Work request: Set down the article below on cybercrime among Irish small firms word for word, beginning at the words "A European Commission" and stopping after "48% in Portugal.".

EU: One in three Irish small firms hit by cybercrime

12% of Irish SMEs who were victims of cybercrime said they had paid ransom money — double the EU average rate, research shows
EU: One in three Irish small firms hit by cybercrime

A European Commission spokesperson said the pandemic posed additional cybersecurity challenges as many SMEs had to take new measures such as adopting cloud services, upgrading their internet service, improving their websites and enabling staff to work remotely.

Almost one in three small and medium firms in Ireland say they have experienced some form of cybercrime in the past year, according to the findings of a new EU-wide study.

Research commissioned by the European Commission shows that 32% of SMEs in the Republic reported some type of illegal online activity affecting their business in the previous 12 months.

Across the EU, an average of 28% of SMEs reported experiencing at least some form of cybercrime, with the levels ranging from 15% in Sweden to 48% in Portugal.

The survey also revealed that 12% of Irish SMEs who were victims of cybercrime said they had paid ransom money — double the EU average rate.

It found Irish SMEs recorded above-average levels of incidents with ransomware, with 8% reporting such cases — also double the EU average.

Only 9% of Irish firms who experienced some type of cybercrime last year said their business had not been affected by the incident in any way — the lowest rate across all 27 EU member states, where the average was 39%.

The Eurobarometer poll of more than 12,800 SMEs across the EU, including more than 500 in Ireland, was carried out at the end of last year.

It also highlighted how 87% of Irish firms reported an incident of cybercrime to someone — the highest rate in the EU.

Records provided:
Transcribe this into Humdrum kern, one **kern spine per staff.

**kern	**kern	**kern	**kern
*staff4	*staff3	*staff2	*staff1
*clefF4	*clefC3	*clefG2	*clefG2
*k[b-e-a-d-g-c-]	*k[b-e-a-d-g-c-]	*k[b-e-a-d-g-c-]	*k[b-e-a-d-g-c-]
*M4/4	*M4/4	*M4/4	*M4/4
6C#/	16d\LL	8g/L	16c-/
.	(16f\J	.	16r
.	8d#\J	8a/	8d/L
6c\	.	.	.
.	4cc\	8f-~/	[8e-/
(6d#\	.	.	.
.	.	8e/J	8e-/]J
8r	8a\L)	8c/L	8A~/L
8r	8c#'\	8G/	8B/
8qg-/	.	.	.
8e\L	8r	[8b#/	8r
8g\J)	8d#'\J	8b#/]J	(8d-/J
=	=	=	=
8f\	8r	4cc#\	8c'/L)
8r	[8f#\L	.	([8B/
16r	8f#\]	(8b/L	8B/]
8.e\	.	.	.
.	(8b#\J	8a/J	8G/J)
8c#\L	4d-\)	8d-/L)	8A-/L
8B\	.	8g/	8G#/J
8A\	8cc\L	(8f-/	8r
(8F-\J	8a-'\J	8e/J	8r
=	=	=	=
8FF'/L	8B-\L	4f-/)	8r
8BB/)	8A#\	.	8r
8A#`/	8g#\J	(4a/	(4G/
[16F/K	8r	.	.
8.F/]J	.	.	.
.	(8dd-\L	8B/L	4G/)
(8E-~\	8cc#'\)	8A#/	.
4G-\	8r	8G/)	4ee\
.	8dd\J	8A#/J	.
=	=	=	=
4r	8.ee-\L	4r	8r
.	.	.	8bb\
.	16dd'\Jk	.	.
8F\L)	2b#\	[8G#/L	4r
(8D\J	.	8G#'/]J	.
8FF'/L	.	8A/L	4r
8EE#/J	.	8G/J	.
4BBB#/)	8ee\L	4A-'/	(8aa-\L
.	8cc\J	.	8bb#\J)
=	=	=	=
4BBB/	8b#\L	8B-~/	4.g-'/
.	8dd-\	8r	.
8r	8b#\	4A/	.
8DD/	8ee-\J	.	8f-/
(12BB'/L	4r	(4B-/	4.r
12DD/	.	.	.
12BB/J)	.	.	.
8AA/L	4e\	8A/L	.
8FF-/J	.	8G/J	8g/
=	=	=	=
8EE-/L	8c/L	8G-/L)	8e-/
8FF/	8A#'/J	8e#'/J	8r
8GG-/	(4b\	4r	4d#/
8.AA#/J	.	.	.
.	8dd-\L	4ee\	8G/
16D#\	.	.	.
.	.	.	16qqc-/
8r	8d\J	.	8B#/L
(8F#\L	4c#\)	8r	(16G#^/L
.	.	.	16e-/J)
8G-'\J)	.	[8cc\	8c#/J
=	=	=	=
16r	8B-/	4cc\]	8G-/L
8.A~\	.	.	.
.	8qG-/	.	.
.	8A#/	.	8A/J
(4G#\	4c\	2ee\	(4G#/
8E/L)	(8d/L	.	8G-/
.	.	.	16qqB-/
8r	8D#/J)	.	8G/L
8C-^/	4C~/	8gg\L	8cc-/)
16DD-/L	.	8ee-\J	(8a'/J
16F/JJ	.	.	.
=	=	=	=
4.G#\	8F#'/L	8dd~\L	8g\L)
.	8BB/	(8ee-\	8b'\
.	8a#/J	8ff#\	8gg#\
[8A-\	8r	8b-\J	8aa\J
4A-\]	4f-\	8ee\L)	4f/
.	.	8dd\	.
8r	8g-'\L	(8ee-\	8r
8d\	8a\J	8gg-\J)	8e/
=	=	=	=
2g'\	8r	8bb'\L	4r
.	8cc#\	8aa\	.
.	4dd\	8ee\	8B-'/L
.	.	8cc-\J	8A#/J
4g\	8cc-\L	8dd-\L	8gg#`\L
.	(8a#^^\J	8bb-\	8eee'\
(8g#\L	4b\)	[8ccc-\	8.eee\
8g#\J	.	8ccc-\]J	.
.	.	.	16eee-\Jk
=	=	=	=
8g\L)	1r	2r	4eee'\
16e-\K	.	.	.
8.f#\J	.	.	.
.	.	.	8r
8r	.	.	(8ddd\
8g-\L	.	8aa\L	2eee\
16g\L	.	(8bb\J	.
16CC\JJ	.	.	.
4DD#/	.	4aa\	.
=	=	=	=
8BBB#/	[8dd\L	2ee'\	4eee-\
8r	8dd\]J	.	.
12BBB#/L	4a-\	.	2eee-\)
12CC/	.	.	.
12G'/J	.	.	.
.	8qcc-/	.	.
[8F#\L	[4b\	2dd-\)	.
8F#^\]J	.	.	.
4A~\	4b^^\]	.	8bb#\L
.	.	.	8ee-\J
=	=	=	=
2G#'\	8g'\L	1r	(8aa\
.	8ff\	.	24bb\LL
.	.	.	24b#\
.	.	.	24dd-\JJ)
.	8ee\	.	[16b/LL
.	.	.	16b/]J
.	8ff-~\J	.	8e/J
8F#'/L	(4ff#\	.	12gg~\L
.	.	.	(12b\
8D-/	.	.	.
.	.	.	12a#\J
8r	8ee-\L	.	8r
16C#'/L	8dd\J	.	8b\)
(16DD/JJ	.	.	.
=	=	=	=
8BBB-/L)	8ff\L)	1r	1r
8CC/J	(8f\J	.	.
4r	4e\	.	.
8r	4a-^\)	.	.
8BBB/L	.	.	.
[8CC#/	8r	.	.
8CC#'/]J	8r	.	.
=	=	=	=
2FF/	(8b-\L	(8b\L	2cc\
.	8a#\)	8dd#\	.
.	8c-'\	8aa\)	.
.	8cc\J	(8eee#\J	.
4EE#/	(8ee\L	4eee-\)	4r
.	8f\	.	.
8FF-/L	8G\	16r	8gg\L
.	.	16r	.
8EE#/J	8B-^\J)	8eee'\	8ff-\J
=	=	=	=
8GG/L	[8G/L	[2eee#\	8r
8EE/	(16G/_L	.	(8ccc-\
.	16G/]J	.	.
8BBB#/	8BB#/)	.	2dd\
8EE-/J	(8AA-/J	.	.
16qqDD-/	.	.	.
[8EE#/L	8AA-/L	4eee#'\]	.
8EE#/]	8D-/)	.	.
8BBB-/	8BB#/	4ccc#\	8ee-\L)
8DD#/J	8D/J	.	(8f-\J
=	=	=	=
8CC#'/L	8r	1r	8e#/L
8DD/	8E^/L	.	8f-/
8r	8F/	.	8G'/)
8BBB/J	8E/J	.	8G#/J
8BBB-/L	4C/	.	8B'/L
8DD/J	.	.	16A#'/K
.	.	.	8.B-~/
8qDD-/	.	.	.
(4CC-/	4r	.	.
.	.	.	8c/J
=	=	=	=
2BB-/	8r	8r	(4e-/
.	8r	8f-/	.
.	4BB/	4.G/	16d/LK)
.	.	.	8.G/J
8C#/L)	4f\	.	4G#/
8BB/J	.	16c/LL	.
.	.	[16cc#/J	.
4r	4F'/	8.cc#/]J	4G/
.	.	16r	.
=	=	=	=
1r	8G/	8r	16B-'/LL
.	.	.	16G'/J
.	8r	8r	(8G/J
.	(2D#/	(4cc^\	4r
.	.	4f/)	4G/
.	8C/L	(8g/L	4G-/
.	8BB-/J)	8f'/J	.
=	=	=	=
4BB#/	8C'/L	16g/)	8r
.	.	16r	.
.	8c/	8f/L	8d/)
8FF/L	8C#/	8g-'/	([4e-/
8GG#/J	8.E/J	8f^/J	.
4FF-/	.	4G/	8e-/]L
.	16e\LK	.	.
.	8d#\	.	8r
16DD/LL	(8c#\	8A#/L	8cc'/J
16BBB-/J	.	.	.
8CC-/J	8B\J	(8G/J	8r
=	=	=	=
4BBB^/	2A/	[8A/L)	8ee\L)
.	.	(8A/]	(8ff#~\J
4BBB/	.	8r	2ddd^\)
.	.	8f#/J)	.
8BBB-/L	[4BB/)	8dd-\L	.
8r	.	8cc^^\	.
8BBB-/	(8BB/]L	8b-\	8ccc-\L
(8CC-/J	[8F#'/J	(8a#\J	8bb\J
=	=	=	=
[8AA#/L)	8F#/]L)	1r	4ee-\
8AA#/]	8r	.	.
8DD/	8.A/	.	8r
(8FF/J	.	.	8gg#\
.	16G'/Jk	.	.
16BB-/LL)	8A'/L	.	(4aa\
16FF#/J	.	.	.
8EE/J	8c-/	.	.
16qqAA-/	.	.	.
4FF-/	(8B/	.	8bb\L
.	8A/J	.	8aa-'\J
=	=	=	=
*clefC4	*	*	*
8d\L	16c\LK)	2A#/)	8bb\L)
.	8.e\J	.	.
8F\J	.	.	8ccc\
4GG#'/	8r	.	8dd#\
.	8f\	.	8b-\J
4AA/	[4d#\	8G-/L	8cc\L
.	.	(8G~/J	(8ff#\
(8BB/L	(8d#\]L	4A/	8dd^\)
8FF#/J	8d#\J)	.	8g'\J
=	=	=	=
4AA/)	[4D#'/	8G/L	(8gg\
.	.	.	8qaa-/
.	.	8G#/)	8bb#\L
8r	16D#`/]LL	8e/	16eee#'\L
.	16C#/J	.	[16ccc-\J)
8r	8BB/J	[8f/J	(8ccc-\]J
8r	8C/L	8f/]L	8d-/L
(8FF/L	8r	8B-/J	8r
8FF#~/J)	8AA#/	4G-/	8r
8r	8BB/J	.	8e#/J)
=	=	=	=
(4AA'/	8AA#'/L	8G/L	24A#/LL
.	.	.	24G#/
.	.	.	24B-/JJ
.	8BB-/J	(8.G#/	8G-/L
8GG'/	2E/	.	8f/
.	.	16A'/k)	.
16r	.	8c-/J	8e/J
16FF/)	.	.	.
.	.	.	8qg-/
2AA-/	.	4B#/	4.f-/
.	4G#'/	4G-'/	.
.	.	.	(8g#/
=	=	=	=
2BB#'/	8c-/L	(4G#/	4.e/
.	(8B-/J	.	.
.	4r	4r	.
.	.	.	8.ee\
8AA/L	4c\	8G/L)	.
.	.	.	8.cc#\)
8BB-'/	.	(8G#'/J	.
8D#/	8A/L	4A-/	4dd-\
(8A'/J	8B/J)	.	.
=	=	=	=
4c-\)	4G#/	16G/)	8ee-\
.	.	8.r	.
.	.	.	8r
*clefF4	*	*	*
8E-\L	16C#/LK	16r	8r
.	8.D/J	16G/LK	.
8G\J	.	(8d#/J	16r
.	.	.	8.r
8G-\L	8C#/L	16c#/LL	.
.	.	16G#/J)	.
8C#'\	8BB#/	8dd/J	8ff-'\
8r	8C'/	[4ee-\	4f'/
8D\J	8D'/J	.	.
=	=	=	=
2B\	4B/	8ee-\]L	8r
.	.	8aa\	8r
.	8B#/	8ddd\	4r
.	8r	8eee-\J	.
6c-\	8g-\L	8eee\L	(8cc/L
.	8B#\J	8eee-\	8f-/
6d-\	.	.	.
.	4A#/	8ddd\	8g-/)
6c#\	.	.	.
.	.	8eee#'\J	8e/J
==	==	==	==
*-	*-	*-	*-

Solution to this task:
A European Commission spokesperson said the pandemic posed additional cybersecurity challenges as many SMEs had to take new measures such as adopting cloud services, upgrading their internet service, improving their websites and enabling staff to work remotely.

Almost one in three small and medium firms in Ireland say they have experienced some form of cybercrime in the past year, according to the findings of a new EU-wide study.

Research commissioned by the European Commission shows that 32% of SMEs in the Republic reported some type of illegal online activity affecting their business in the previous 12 months.

Across the EU, an average of 28% of SMEs reported experiencing at least some form of cybercrime, with the levels ranging from 15% in Sweden to 48% in Portugal.